EXCERPTED TEXT
Two Poems by George Washington

Young Love

© Linda Sue Grimes

Sep 9, 2009
George Washington, Wikimedia Commons
The poetry of presidents fascinates readers by giving them a glimpse into the very personal side of the politician.

In his teens, the first president of the United States, George Washington, penned several loves poems. The following two examples exhibit youthful enthusiasm as well an immature command of the language, but they do, in fact, offer that personal glimpse that is so tantalizing.

“From your bright sparkling Eyes, I was undone”

The young lady’s name was Frances Alexander, and after she captured the heart of the young George Washington, he wrote the following twelve-line acrostic—spelling out her name vertically; it is not clear why he did not complete her last name:

From your bright sparkling Eyes, I was undone;

Rays, you have, more transparent than the sun,

Amidst its glory in the rising Day,

None can you equal in your bright array;

Constant in your calm and unspotted Mind;

Equal to all, but will to none Prove kind,

So knowing, seldom one so Young, you'l Find

Ah! woe's me that I should Love and conceal,

Long have I wish'd, but never dare reveal,

Even though severely Loves Pains I feel;

Xerxes that great, was't free from Cupids Dart,

And all the greatest Heroes, felt the smart.

COMPLETE THE FOLLOWING
A. Answer these from the article on George Washington's poems:
(i) What was the name of the young lady who captured Washington's heart?
(ii) How many lines long is the acrostic he wrote?
(iii) Which figure does the poem say was not free from Cupid's dart?
B. Reproduce the part of the article on George Washington's poems starting with "Two Poems by" and going on through "of the politician.".
The rows after the article aren't needed.

RAW DATA
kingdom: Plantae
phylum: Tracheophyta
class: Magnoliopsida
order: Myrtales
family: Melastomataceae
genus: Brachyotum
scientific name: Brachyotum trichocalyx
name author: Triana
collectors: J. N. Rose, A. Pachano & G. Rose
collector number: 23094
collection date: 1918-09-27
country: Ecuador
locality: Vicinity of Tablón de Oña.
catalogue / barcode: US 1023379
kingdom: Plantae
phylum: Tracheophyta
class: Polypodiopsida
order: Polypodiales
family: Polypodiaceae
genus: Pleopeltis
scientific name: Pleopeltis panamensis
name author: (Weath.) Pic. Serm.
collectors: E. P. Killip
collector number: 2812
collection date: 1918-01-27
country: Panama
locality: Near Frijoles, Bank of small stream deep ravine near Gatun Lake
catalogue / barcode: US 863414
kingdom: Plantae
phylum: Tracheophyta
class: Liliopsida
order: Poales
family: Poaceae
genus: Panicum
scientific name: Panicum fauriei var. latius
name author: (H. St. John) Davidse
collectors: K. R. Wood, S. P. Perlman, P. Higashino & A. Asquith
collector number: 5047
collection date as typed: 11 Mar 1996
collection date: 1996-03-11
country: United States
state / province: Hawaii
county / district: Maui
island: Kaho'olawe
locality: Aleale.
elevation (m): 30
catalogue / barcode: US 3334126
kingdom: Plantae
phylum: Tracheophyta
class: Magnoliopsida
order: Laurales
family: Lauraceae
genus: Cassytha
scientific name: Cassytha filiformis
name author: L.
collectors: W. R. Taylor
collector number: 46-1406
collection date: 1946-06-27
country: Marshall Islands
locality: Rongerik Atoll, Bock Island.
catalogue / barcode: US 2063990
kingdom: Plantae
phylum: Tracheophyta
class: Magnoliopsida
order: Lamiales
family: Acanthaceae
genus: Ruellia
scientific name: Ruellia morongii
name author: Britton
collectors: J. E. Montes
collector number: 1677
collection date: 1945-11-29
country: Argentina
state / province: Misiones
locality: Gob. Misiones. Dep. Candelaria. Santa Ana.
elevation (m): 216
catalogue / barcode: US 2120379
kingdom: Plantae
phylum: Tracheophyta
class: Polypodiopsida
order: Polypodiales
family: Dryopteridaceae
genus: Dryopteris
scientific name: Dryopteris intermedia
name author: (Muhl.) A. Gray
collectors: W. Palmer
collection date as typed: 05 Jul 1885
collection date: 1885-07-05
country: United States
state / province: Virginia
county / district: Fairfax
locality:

OUTPUTS IN ORDER
A.
(i) Frances Alexander
(ii) Twelve
(iii) Xerxes

B.
Two Poems by George Washington

Young Love

© Linda Sue Grimes

Sep 9, 2009
George Washington, Wikimedia Commons
The poetry of presidents fascinates readers by giving them a glimpse into the very personal side of the politician.